What is being asked.
Count the lines of the records below that contain the string "data", treating uppercase and lowercase as different. Reply with the number alone.

*** Opening of Material to process ***

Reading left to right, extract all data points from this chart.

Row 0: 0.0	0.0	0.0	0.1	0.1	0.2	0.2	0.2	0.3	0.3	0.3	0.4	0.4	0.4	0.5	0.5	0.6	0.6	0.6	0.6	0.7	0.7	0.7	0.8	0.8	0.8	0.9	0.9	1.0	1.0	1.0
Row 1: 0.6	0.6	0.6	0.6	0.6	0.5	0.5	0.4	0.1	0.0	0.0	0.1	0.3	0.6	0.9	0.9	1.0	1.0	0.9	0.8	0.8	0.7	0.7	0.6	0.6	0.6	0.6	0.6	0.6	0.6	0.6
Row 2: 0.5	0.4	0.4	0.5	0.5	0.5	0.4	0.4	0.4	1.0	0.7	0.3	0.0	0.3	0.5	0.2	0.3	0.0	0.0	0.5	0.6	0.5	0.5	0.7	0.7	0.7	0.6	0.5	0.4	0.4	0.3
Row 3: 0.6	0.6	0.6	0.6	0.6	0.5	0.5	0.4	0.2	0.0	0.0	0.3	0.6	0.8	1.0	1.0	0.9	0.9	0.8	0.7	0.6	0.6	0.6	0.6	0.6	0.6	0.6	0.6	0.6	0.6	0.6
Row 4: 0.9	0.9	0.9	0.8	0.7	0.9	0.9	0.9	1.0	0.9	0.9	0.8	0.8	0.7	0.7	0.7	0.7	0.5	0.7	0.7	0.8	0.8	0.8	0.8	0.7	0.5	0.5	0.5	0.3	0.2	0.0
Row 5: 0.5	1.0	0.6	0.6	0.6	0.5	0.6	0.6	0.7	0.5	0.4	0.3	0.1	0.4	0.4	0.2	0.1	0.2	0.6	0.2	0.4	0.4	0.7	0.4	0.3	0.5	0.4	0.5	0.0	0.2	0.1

*** Close of Material to process ***

Exercise result.
1